(Stored items from a collection)
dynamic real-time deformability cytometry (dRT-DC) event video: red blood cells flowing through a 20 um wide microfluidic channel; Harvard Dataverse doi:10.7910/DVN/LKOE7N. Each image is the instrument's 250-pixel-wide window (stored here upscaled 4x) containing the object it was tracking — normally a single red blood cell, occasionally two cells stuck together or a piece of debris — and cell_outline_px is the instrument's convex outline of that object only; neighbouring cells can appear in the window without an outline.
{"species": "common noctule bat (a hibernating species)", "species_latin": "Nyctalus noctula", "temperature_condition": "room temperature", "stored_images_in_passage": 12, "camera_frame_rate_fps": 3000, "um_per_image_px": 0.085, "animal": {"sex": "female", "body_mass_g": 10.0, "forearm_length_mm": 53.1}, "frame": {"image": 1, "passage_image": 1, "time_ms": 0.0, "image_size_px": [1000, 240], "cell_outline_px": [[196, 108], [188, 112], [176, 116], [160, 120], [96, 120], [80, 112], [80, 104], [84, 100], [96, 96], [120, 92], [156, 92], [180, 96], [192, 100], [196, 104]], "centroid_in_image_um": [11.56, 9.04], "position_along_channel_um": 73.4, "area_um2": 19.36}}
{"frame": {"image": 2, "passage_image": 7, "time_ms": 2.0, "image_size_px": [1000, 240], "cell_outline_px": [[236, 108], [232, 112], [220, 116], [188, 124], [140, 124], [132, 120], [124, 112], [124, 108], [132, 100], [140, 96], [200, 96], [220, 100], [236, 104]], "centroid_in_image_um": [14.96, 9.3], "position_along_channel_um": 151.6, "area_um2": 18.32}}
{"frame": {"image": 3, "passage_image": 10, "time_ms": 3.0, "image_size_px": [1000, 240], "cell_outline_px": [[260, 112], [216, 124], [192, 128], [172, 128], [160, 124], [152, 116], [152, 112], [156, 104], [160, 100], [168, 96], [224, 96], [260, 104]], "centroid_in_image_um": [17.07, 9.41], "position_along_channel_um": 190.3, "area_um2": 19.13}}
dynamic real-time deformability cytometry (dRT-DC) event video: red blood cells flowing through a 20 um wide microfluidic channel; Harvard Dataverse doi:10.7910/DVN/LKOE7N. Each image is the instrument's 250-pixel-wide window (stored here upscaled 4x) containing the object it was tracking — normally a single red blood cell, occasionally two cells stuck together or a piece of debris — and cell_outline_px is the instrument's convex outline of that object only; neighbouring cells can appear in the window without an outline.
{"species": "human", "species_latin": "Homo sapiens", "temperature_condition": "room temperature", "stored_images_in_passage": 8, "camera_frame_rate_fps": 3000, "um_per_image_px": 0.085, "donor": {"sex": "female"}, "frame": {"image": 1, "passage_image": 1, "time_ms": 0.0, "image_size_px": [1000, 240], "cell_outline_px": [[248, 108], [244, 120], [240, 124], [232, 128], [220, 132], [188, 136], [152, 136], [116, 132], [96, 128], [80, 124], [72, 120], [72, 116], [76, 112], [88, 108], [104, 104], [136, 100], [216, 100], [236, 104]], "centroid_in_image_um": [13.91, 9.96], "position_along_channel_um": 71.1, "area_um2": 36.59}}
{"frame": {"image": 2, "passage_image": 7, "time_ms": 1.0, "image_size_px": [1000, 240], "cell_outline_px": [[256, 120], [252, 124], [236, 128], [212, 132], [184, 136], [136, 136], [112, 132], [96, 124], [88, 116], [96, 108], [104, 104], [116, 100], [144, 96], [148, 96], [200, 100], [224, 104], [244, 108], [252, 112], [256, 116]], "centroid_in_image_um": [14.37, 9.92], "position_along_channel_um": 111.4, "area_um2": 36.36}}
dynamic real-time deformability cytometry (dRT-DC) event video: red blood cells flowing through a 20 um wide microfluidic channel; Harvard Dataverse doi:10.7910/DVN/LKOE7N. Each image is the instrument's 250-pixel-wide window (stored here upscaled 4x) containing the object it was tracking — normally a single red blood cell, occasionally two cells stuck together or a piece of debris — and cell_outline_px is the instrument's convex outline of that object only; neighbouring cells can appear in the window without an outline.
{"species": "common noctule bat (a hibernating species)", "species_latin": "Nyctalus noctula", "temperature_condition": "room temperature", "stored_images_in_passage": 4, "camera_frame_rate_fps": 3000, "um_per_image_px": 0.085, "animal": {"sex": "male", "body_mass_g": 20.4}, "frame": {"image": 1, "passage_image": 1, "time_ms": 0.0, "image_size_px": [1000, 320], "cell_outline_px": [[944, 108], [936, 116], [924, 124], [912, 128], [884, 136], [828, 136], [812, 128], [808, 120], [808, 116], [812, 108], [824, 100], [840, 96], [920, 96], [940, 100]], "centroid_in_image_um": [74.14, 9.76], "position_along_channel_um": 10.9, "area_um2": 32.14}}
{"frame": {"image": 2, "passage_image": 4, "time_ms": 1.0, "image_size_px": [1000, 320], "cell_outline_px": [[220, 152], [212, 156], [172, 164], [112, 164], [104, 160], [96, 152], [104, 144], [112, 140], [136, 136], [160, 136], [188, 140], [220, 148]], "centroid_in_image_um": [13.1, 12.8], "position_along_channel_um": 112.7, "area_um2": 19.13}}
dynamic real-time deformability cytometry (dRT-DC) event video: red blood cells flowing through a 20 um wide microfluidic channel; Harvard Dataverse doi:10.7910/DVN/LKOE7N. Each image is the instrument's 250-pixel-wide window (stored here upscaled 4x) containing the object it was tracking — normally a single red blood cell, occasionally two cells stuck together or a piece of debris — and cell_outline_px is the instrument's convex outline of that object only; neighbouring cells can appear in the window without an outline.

- _EXERCISE TASK_
Retype every record above exactly as written.

- _SOLUTION TO THIS TASK_
dynamic real-time deformability cytometry (dRT-DC) event video: red blood cells flowing through a 20 um wide microfluidic channel; Harvard Dataverse doi:10.7910/DVN/LKOE7N. Each image is the instrument's 250-pixel-wide window (stored here upscaled 4x) containing the object it was tracking — normally a single red blood cell, occasionally two cells stuck together or a piece of debris — and cell_outline_px is the instrument's convex outline of that object only; neighbouring cells can appear in the window without an outline.
{"species": "common noctule bat (a hibernating species)", "species_latin": "Nyctalus noctula", "temperature_condition": "room temperature", "stored_images_in_passage": 12, "camera_frame_rate_fps": 3000, "um_per_image_px": 0.085, "animal": {"sex": "female", "body_mass_g": 10.0, "forearm_length_mm": 53.1}, "frame": {"image": 1, "passage_image": 1, "time_ms": 0.0, "image_size_px": [1000, 240], "cell_outline_px": [[196, 108], [188, 112], [176, 116], [160, 120], [96, 120], [80, 112], [80, 104], [84, 100], [96, 96], [120, 92], [156, 92], [180, 96], [192, 100], [196, 104]], "centroid_in_image_um": [11.56, 9.04], "position_along_channel_um": 73.4, "area_um2": 19.36}}
{"frame": {"image": 2, "passage_image": 7, "time_ms": 2.0, "image_size_px": [1000, 240], "cell_outline_px": [[236, 108], [232, 112], [220, 116], [188, 124], [140, 124], [132, 120], [124, 112], [124, 108], [132, 100], [140, 96], [200, 96], [220, 100], [236, 104]], "centroid_in_image_um": [14.96, 9.3], "position_along_channel_um": 151.6, "area_um2": 18.32}}
{"frame": {"image": 3, "passage_image": 10, "time_ms": 3.0, "image_size_px": [1000, 240], "cell_outline_px": [[260, 112], [216, 124], [192, 128], [172, 128], [160, 124], [152, 116], [152, 112], [156, 104], [160, 100], [168, 96], [224, 96], [260, 104]], "centroid_in_image_um": [17.07, 9.41], "position_along_channel_um": 190.3, "area_um2": 19.13}}
dynamic real-time deformability cytometry (dRT-DC) event video: red blood cells flowing through a 20 um wide microfluidic channel; Harvard Dataverse doi:10.7910/DVN/LKOE7N. Each image is the instrument's 250-pixel-wide window (stored here upscaled 4x) containing the object it was tracking — normally a single red blood cell, occasionally two cells stuck together or a piece of debris — and cell_outline_px is the instrument's convex outline of that object only; neighbouring cells can appear in the window without an outline.
{"species": "human", "species_latin": "Homo sapiens", "temperature_condition": "room temperature", "stored_images_in_passage": 8, "camera_frame_rate_fps": 3000, "um_per_image_px": 0.085, "donor": {"sex": "female"}, "frame": {"image": 1, "passage_image": 1, "time_ms": 0.0, "image_size_px": [1000, 240], "cell_outline_px": [[248, 108], [244, 120], [240, 124], [232, 128], [220, 132], [188, 136], [152, 136], [116, 132], [96, 128], [80, 124], [72, 120], [72, 116], [76, 112], [88, 108], [104, 104], [136, 100], [216, 100], [236, 104]], "centroid_in_image_um": [13.91, 9.96], "position_along_channel_um": 71.1, "area_um2": 36.59}}
{"frame": {"image": 2, "passage_image": 7, "time_ms": 1.0, "image_size_px": [1000, 240], "cell_outline_px": [[256, 120], [252, 124], [236, 128], [212, 132], [184, 136], [136, 136], [112, 132], [96, 124], [88, 116], [96, 108], [104, 104], [116, 100], [144, 96], [148, 96], [200, 100], [224, 104], [244, 108], [252, 112], [256, 116]], "centroid_in_image_um": [14.37, 9.92], "position_along_channel_um": 111.4, "area_um2": 36.36}}
dynamic real-time deformability cytometry (dRT-DC) event video: red blood cells flowing through a 20 um wide microfluidic channel; Harvard Dataverse doi:10.7910/DVN/LKOE7N. Each image is the instrument's 250-pixel-wide window (stored here upscaled 4x) containing the object it was tracking — normally a single red blood cell, occasionally two cells stuck together or a piece of debris — and cell_outline_px is the instrument's convex outline of that object only; neighbouring cells can appear in the window without an outline.
{"species": "common noctule bat (a hibernating species)", "species_latin": "Nyctalus noctula", "temperature_condition": "room temperature", "stored_images_in_passage": 4, "camera_frame_rate_fps": 3000, "um_per_image_px": 0.085, "animal": {"sex": "male", "body_mass_g": 20.4}, "frame": {"image": 1, "passage_image": 1, "time_ms": 0.0, "image_size_px": [1000, 320], "cell_outline_px": [[944, 108], [936, 116], [924, 124], [912, 128], [884, 136], [828, 136], [812, 128], [808, 120], [808, 116], [812, 108], [824, 100], [840, 96], [920, 96], [940, 100]], "centroid_in_image_um": [74.14, 9.76], "position_along_channel_um": 10.9, "area_um2": 32.14}}
{"frame": {"image": 2, "passage_image": 4, "time_ms": 1.0, "image_size_px": [1000, 320], "cell_outline_px": [[220, 152], [212, 156], [172, 164], [112, 164], [104, 160], [96, 152], [104, 144], [112, 140], [136, 136], [160, 136], [188, 140], [220, 148]], "centroid_in_image_um": [13.1, 12.8], "position_along_channel_um": 112.7, "area_um2": 19.13}}
dynamic real-time deformability cytometry (dRT-DC) event video: red blood cells flowing through a 20 um wide microfluidic channel; Harvard Dataverse doi:10.7910/DVN/LKOE7N. Each image is the instrument's 250-pixel-wide window (stored here upscaled 4x) containing the object it was tracking — normally a single red blood cell, occasionally two cells stuck together or a piece of debris — and cell_outline_px is the instrument's convex outline of that object only; neighbouring cells can appear in the window without an outline.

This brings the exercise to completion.